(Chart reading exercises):
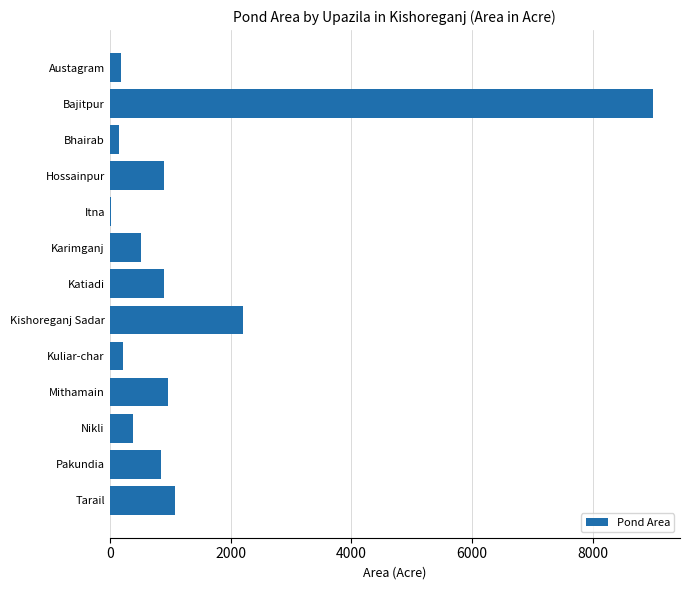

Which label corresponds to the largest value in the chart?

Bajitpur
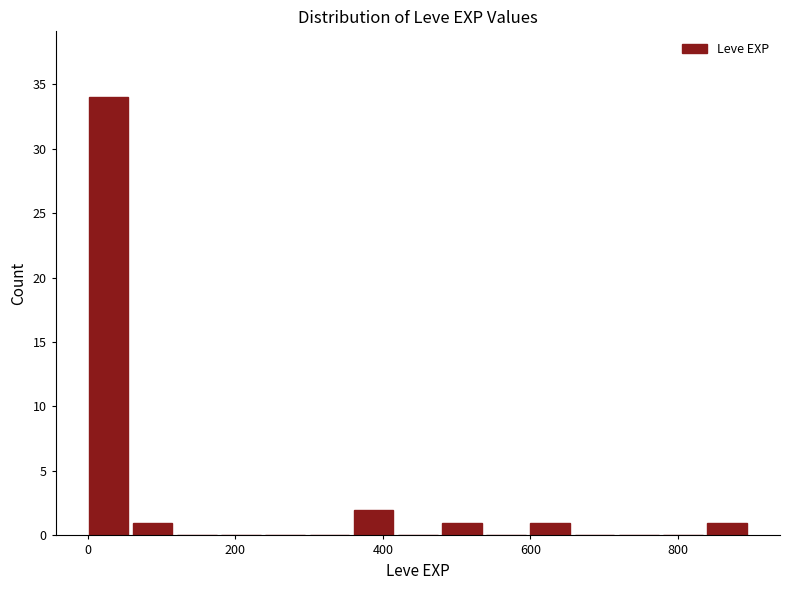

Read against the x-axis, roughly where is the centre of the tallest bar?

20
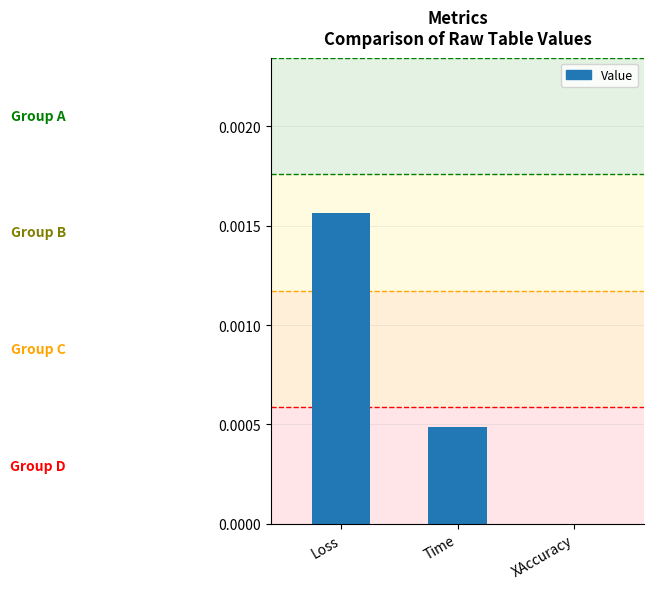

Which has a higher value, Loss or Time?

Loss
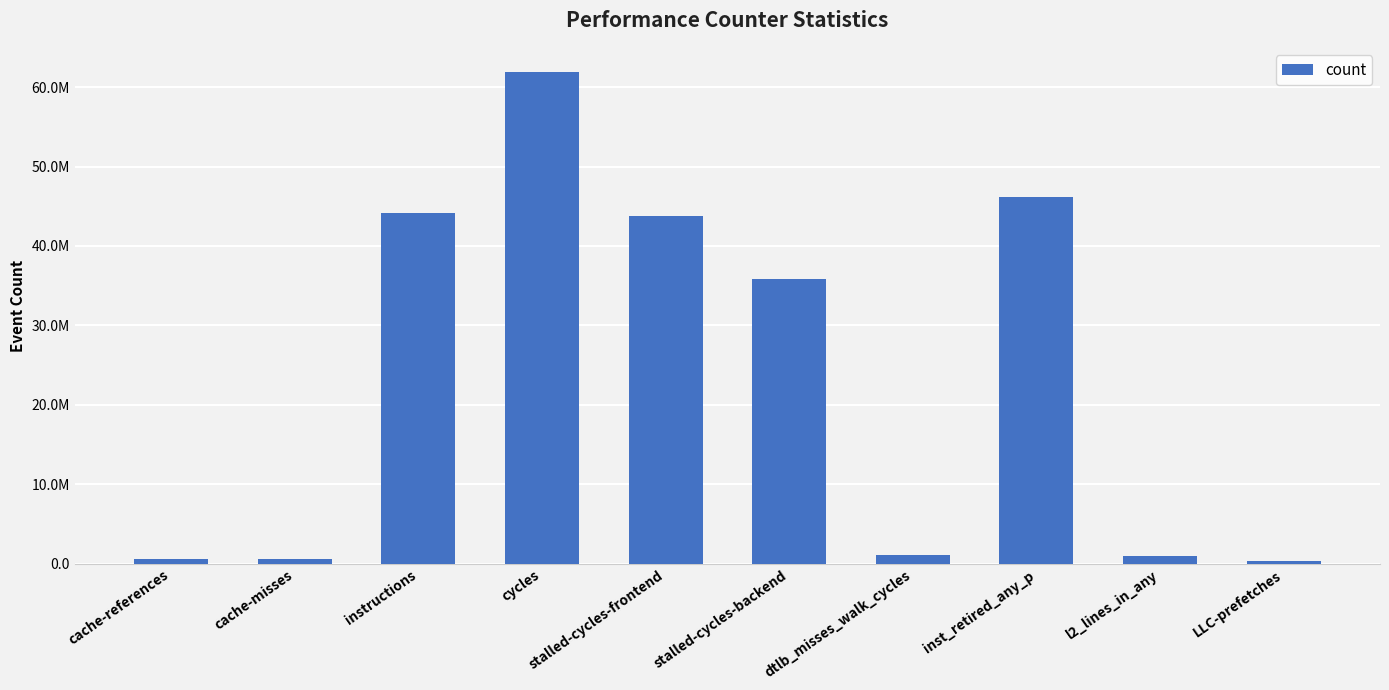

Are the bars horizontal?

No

(EXERCISE):
Can you print every item above word for word, leaving the pictures out?

(ANSWER TO THE EXERCISE):
Which label corresponds to the largest value in the chart?

Bajitpur

Read against the x-axis, roughly where is the centre of the tallest bar?

20

Which has a higher value, Loss or Time?

Loss

Are the bars horizontal?

No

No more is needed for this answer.